Renseignements de base

Déroulement du vol

Sudbury Aviation Limited exploite plusieurs camps de pêche situés à différents lacs dans le nord de l’Ontario. Deux fois par semaine, 1 des 2 de Havilland Beaver de l’entreprise se rend aux camps pour aller voir les clients et leur fournir le matériel dont ils ont besoin, ou pour préparer les camps avant l’arrivée de clients. Durant le vol en cause le 25 juin 2014, l’aéronef de Havilland DHC-2 Beaver monté sur flotteurs (immatriculé C-FHVT, numéro de série 284) devait se rendre à 3 camps; il était chargé de vivres, de carburant pour moteurs hors-bord, et de 2 moteurs hors-bord destinés au camp du lac Kennedy.

Outre le pilote, le chef pilote de l’entreprise occupait le siège avant droit comme passager, et un préposé au quai était assis au centre de la banquette arrière. Les 3 occupants portaient leur sangle sous-abdominale. Les 2 sièges avant étaient munis de ceintures-baudriers, mais les occupants ne les portaient pas.

Les vols vers les 2 premiers camps se sont déroulés sans incident. En route vers le lac Kennedy, l’aéronef a exécuté une approche indirecte en descendant, à partir du nord-est, ce qui a permis au pilote d’évaluer les vents et l’état du plan d’eau.

Long et étroit, le lac Kennedy est flanqué d’un relief ascendant depuis ses rives. Les rives sont boisées, et il y a par endroits des parois rocheuses verticales.

Le pilote a sorti les volets alors que l’aéronef descendait sous la cime des arbres. Au moment où l’aéronef a atteint la partie étroite du lac, il a effectué un mouvement de lacet à gauche, et l’aile gauche s’est inclinée juste avant l’arrondi. Le pilote a tenté de contrer ce mouvement à l’aide du palonnier et de l’aileron de droite, mais la manœuvre a échoué. L’aéronef a maintenu sa trajectoire vers le rivage ascendant; il a percuté le relief et des arbres dans une assiette légèrement en cabré et les ailes à l’horizontale. L’accident est survenu à 14 h 25 heure avancée de l’Est.

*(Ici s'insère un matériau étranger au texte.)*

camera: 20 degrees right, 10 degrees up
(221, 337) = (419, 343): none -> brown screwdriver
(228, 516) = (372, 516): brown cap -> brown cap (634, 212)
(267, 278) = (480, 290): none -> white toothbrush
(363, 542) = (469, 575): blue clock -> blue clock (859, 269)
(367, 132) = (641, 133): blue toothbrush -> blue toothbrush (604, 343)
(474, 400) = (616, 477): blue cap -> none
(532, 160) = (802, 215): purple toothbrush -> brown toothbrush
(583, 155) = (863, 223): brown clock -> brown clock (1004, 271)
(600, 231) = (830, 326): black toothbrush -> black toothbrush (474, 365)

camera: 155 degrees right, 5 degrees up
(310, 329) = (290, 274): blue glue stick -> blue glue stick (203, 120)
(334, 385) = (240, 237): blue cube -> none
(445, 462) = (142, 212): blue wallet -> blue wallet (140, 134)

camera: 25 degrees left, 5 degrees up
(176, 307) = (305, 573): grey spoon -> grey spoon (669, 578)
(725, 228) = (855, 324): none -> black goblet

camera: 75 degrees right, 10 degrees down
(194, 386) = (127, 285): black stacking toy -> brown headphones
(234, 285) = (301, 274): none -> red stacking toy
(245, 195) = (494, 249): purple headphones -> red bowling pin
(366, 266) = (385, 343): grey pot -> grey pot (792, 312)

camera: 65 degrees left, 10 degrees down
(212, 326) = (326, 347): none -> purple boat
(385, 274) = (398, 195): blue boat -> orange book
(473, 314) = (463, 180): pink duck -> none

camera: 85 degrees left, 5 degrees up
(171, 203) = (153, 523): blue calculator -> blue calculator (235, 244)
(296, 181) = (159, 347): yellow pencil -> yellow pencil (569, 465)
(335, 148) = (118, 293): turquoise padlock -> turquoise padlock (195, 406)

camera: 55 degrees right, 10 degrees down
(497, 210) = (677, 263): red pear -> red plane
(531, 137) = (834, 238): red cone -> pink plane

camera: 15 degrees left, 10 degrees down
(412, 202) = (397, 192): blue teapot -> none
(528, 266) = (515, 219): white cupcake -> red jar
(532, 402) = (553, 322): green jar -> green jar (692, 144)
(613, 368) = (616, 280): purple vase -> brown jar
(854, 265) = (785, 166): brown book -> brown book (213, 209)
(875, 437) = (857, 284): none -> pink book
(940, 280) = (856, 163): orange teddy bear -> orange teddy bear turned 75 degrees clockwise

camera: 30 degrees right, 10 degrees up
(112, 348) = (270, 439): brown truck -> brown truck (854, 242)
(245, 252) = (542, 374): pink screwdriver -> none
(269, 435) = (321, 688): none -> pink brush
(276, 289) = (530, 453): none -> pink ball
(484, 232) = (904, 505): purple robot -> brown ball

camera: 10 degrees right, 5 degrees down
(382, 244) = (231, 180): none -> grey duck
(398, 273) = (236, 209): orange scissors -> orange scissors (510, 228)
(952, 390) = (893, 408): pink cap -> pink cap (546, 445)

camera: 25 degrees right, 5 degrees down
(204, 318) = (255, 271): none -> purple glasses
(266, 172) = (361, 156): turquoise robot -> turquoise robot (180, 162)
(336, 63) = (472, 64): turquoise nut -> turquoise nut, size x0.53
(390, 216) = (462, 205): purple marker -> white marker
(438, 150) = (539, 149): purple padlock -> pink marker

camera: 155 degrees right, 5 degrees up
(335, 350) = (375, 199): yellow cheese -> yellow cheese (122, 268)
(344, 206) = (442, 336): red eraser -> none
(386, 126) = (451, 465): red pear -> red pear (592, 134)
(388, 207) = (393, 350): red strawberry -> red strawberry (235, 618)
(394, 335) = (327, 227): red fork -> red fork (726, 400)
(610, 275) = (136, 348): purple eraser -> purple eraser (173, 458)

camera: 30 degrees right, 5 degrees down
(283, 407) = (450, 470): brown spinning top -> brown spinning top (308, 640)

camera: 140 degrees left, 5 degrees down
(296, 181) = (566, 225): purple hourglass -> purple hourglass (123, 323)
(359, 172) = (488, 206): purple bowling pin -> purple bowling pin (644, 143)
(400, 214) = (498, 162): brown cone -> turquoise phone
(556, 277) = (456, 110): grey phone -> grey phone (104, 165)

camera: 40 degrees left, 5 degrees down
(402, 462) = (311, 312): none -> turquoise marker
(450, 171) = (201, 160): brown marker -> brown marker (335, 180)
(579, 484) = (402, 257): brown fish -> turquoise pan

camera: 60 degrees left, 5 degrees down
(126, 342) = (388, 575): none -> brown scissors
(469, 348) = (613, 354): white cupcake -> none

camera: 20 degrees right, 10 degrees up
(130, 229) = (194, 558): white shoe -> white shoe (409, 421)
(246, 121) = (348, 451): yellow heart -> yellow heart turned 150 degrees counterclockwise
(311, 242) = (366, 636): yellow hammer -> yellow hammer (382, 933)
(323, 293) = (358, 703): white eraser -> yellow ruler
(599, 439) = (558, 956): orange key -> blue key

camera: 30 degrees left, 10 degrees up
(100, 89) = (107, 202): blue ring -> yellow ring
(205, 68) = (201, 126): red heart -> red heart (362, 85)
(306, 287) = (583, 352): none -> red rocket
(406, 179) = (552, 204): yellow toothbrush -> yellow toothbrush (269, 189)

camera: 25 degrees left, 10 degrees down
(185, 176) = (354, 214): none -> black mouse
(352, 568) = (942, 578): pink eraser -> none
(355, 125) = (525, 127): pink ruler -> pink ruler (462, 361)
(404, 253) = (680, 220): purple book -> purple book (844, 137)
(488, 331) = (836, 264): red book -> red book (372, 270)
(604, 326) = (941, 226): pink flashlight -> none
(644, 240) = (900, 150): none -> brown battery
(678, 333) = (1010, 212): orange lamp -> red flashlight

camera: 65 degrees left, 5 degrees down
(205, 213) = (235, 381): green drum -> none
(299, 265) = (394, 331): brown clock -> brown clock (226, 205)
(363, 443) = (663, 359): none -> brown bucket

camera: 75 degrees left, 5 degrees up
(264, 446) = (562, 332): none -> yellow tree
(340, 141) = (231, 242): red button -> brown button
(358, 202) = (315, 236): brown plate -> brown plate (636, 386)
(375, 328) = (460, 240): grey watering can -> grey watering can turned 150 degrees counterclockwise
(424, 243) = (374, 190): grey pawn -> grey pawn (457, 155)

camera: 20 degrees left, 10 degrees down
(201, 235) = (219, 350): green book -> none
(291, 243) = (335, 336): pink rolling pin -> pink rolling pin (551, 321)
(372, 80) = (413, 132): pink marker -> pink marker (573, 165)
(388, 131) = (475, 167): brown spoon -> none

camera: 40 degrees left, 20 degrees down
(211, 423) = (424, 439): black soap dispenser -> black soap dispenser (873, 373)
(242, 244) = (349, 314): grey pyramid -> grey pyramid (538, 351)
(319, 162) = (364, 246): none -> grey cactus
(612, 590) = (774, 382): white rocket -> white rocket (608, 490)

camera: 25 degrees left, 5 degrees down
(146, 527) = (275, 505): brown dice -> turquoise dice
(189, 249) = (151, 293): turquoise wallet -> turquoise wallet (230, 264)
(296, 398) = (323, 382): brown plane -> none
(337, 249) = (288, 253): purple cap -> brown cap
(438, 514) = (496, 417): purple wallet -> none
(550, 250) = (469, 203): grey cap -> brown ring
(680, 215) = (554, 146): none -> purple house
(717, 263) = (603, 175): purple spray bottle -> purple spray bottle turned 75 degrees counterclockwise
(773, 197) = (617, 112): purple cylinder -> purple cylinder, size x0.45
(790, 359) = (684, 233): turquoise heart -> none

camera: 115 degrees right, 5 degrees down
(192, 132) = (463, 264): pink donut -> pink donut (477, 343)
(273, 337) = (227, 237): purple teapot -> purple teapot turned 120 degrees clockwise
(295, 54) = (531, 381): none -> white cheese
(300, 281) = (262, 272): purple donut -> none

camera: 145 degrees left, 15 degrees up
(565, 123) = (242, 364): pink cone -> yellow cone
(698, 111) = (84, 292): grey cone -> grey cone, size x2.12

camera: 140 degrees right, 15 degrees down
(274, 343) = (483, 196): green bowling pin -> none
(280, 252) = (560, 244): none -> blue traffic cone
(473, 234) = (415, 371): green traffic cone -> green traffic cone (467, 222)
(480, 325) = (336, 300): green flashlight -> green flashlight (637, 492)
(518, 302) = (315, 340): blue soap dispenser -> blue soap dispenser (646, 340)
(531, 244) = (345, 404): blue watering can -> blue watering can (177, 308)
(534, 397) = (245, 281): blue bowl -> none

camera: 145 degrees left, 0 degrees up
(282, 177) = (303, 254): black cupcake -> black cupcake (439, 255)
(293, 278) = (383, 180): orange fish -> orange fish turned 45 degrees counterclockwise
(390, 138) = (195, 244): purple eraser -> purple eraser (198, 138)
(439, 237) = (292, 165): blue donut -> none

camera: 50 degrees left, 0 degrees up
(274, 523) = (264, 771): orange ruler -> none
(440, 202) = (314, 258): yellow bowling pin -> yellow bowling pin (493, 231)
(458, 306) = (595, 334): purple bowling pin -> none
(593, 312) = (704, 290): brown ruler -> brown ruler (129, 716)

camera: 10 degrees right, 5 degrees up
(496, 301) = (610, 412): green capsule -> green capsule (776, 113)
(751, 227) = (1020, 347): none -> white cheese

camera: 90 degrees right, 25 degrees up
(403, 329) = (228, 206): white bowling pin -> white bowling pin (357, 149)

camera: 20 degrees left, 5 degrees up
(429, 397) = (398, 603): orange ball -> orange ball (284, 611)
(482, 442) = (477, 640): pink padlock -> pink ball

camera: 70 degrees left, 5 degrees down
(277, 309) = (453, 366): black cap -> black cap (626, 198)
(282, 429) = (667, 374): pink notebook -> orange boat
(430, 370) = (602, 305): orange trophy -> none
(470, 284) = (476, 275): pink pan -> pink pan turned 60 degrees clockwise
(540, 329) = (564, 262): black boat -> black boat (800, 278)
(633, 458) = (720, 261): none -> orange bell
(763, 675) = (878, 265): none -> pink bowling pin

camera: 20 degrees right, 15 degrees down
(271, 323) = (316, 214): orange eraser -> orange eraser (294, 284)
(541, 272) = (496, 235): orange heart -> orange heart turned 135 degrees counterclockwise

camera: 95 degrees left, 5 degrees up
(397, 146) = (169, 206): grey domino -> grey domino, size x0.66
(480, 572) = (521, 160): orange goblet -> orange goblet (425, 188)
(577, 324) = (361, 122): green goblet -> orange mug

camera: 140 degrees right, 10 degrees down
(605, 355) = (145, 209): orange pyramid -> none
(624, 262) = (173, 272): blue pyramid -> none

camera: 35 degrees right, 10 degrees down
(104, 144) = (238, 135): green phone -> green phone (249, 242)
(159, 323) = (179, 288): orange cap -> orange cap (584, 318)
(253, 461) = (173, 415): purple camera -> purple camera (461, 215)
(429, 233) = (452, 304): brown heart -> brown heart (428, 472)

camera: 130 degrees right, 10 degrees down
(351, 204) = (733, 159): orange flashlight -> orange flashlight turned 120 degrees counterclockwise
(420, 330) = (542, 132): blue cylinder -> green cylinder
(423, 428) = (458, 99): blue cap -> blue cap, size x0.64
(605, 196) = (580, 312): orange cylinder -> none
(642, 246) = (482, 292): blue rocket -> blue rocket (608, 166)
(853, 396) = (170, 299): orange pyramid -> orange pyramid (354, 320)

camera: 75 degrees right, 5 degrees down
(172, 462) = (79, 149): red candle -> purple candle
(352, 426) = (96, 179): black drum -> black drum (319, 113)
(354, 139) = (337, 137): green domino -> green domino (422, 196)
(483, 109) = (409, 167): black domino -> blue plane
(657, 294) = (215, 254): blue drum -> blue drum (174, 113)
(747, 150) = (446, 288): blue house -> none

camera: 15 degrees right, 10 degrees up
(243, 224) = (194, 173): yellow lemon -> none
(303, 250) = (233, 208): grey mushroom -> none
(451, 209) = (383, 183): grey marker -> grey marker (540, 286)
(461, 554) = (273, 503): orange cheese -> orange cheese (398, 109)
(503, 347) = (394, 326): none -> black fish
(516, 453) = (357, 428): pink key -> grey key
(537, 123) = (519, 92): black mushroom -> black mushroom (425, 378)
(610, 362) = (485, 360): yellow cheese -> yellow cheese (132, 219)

Une fois immobilisé, l’aéronef était couché sur son côté droit, de telle manière que les portes avant et de cabine droites faisaient face au bas de la pente (photo 1). L’aile droite a été arrachée du fuselage. Craignant que l’aéronef ne glisse sur le sol incliné, les occupants se sont déplacés prudemment à l’intérieur de la cabine vers la porte de cabine gauche. Les 3 occupants ont évacué l’aéronef par la porte de cabine gauche, qu’ils n’ont pu ouvrir qu’en partie, car l’aile gauche, lourdement endommagée, faisait obstacle.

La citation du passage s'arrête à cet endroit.